I wrote a long comment then I went back and saw how much anger chronic pain has saddled me with. Can only hope there is a special place in Hell for the gatekeepers that restrict relief for those dying of cancer and chronic pain sufferers whose pain has stretched for decades and for those who saw could no longer fight and have taken their own life.
I’m all for medication that has zero chance of causing addiction. But I think the government put the cart before the horse when the CDC created its “Opioid Guidelines.” Far too many people have taken their own lives when their pain wasn’t controlled any longer, and others died by getting tainted drugs on the streets in an attempt to control their pain. The two recent non-opioid alternatives have been shown not to work much better than Tylenol, which does very little for pain, if it does anything at all. We all tried Tylenol, Ibuprofen, and aspirin for days or weeks before even going to the doctor after we experienced that first horrible pain. I have had multiple cervical and lumbar surgeries throughout the years, and I have to say that I would never go through (especially cervical) surgery without being guaranteed 3 weeks of opioid medication. That’s the average length of time I used extra pain medicine after surgery. I also believe that the only good thing that came out of the CDC Opioid Guidelines is that studies have finally been conducted on pain and pain medications over the past 10 years. Almost all studies have shown that opioid medication works and that only a tiny percentage of pain patients go on to abuse medication or graduate to illegal drugs. It makes me so sad that too many deaths, ODs, and massive suffering are the results of the CDC Opioid Guidelines.
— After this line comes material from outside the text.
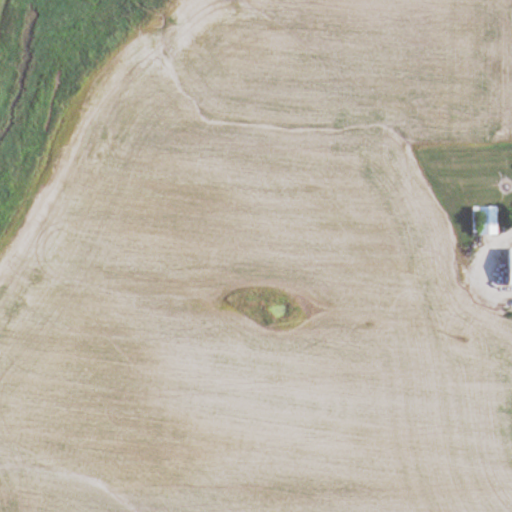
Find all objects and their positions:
building: (485, 220)
building: (510, 267)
I am a clinician and agree with Dr. Webster’s conclusions about the need to find safer alternatives to opioids given the risks of addiction which are often quoted around 8% for chronic pain. Having said that, however, I am always struck by the myriad of comments from people who are the other 92% in response to articles regarding opioids for chronic pain. The vast majority of comments are from people who are significantly benefiting from opioids without any evidence of addiction and because opioids have been vilified are forced to negotiate a very treacherous environment which threatens access to these medications. Voices of these people are unfortunately frequently left out of the conversation. In some articles which appeared in the New York times, there were thousands of comments from people who were struggling with access. Several reputable pain organizations regularly (usually daily) hear from patients who are forced off opioids or unable to access them resulting in severe pain, poor function and quality of life, chronic wasting, and suicide. This is an aspect of the opioid crisis that deserves mention, I feel in every article. How much forced tapering from opioids contributes to turning to using illicit opioids and overdoses is not well tracked, but clearly is a large issue that should not be ignored.